According to the 2017 Feasibility Report, Howard County has 12 elementary schools with Title 1 programs. Six out of these 12 elementary schools are in District 3. 

Title 1 is a program that provides financial assistance to local educational agencies (LEAs) and schools with high percentages of children from low-income families to ensure that the children meet state academic standards.

The 2017 HCPSS high school profiles shows that three out of the four high schools in District 3 have a Free and Reduced Meals (FARM) population of at least 26.7%.

In a previous analysis, it was demonstrated that the proposed redistricting woefully falls short of the criteria set forth in the Board Policy 6010 with respect to economic integration.

This discussion further expands on these concerns to ensure stronger adequate public facilities ordinance standards (APFO) are adopted and better moderate and low income housing policies are implemented such that the county begins rolling back what the current standards have begun to create - two Howard Counties. One where lower income families live and another where high income families live.

Segregation develops when the county repeatedly approves high-density low-income housing in certain neighborhoods, and prevents low-income housing from being provided in other neighborhoods. 

School segregation builds on these differences. Segregation by income occurs when school district lines are drawn to leave wealthy neighborhoods on one side and low-income neighborhoods on the other. It results in neighboring schools with starkly different demographics. 

For example, Howard High School borders Long Reach and Oakland Mills but has only 12% FARM students compared with 36% and 44% in Long Reach and Oakland Mills. Atholton HS has only 9% FARM students but borders Wilde Lake, Oakland Mills and Hammond with 40%, 44%, and 34%. These numbers were taken from the most recently published school profiles.

These segregated districts have resulted from years of redistricting while addressing the concerns of vocal members in wealthy communities. Low-income families may not have the wherewithal to consult experts, draw plans for their own communities or even have the time to review arcane policies for various reasons.

The County's fees-in-lieu policy of allowing developers to pay a fee instead of providing low- and moderate- income housing has been cited as another cause for the high FARM percentages in certain communities relative to others.

After redistricting is complete, many of the school districts will be open for additional development unless the county does something to prevent additional densification of neighborhoods.
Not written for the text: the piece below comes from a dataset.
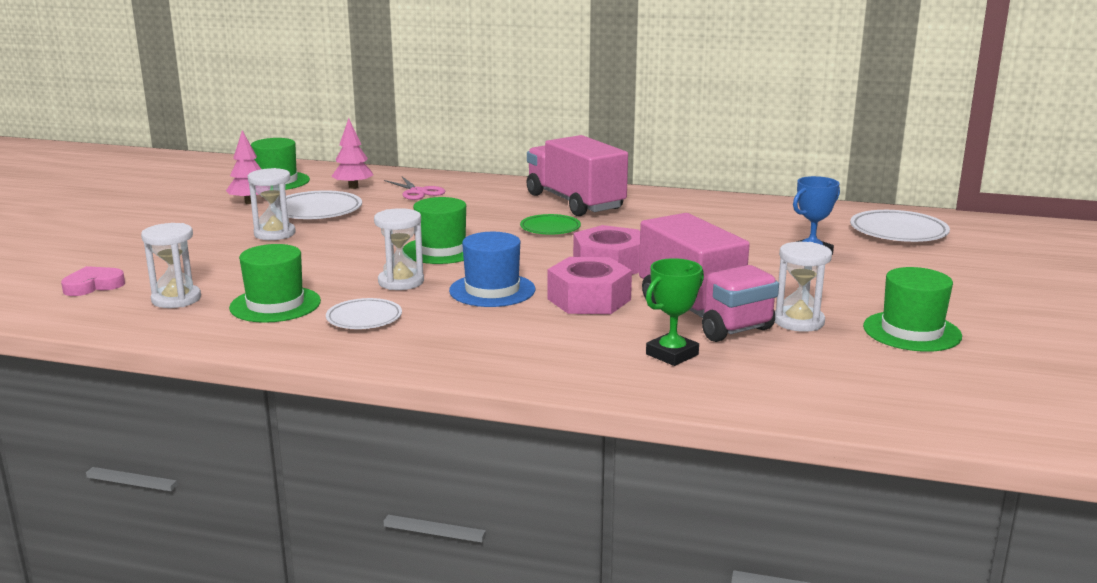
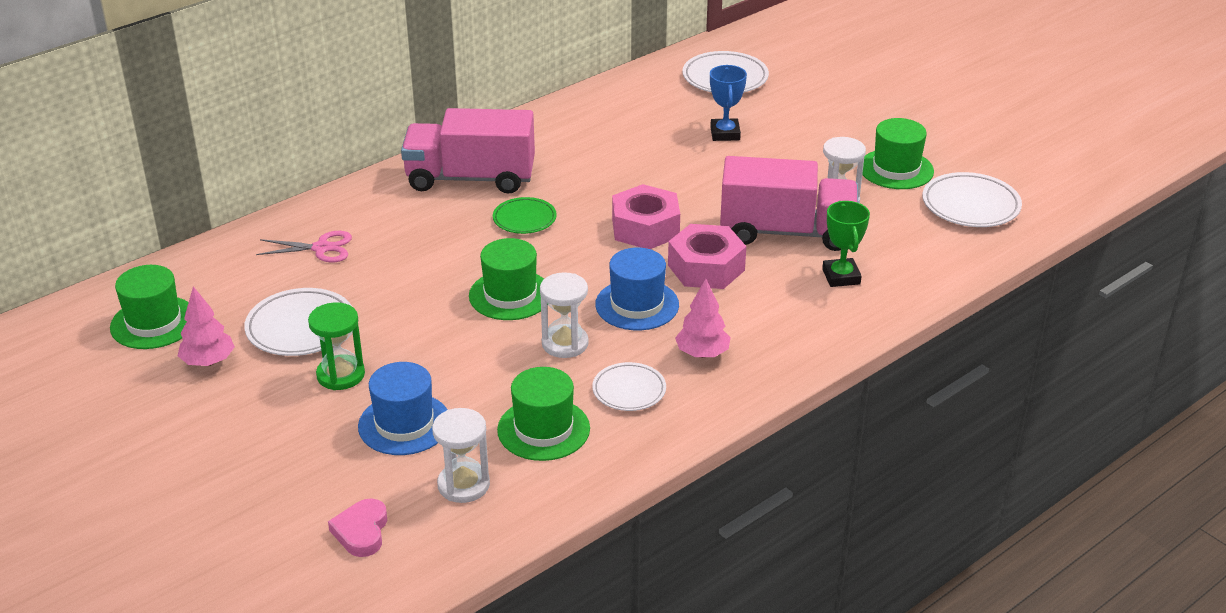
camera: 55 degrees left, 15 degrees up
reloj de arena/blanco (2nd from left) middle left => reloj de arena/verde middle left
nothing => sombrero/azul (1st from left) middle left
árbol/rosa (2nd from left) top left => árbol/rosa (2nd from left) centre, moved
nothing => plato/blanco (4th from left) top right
The county allows further development wherever local school capacity allows it, but this is an inappropriate metric altogether. A school will be under enrolled whenever the district borders are drawn to make it that way. The magic of redistricting makes it possible to create schools with open capacity wherever desired just by moving district lines irrespective of population density. The county is basing development on size of the district relative to the school size, not on density of the housing already there.

It is evident that since 1970, there has been an increase in segregation in Howard County communities and schools. Development decisions are largely responsible for concentrating low-income areas in certain locations.

However, the way school district lines have been drawn has further exacerbated the problem. The Board of Education Policy 6010 is the prescription for the redistricting process, and economic integration is stated as one of the goals of the process. The proposed plan does not achieve this goal.

Over the past few decades, and especially in the last decade, we have seen more and more economic segregation of our communities and schools in Howard County. The "planning" at the county and school level has contributed to this dilemma. We need to consider the impacts of housing projects on potential economic integration before we approve these projects, and we cannot allow our school districts to be divided by income.